There are huge differences in LNP/WLNP vs. Email Address portability. Prior to LNP/WLNP, there was already SS7 which is, essentially a centralized layer of indirection for phone numbers. This was necessary in order to support multiple LECs serving the same NPA-NXX anyway. Once that was in place, LNP/WLNP was almost a no-brainer from a call routing perspective. The issue was with the administrative process and the level of ethics exhibited by some of the phone-company participants (slamming, etc.). We saw the same thing in DNS. LNP is much more like domain name portability than email address portability.
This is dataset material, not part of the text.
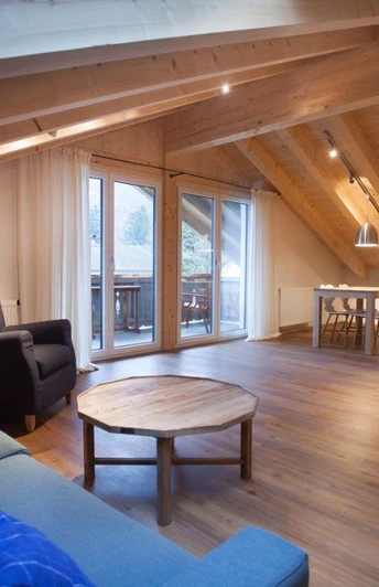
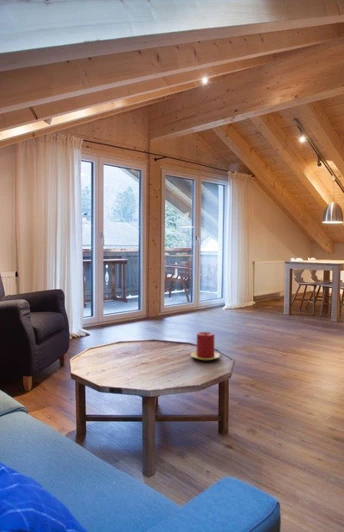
+ candle [190,331,221,361]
We already have domain name portability and had it long before LNP/WLNP. The owner of a domain has always been able to change the NS records pointing to the authoritative DNS servers for said domain. If users care about email portability, they should simply get their own domain and move the domain around as they see fit. Given google and other email hosting providers which will trivially host your email domain and the low annual cost of registering a domain, I'm not sure why legislators would think doing it differently is a good idea. If I were an Israeli ISP and this law were to pass, I'd simply discontinue providing email service for my customers and suggest they get their email via Google, Yahoo, or other free email service. Owen On Feb 22, 2010, at 8:26 AM, Dorn Hetzel wrote:
I am sure the various carriers faced with the onset of Local Number Portability and WLNP in this part of the world would have been happy to escape with only forwarding phone calls for 3 months.
Alas, such was not their fate :)
I would watch out for this idea, it might actually catch on in various places, warts and all...
On Mon, Feb 22, 2010 at 11:24 AM, Robert Brockway <robert@timetraveller.org>wrote:
On Mon, 22 Feb 2010, James Jones wrote:
Why does this seem like a really bad idea?
While I think the principal is noble there are operational problems:
1) Large and increasing quantity of email will be forwarded between Israeli ISPs, loading their networks with traffic that could have been avoided.
2) Every time someone changes ISP and wants to continue using this address they will need to notify their original ISP, who they may not have had a business relationship with for many years. This will be a significant operational challenge I expect. How do you confirm the person notifying you is the real owner of the address, for example?
IMHO it would have been better to require the ISPs to forward the email for a reasonable period of time (say 3 months) to allow the user to make relevant notifications (or just stop using an ISP bound email address).
Unfortunately the links cited are in Hebrew so I'm only going on Gadi's report here.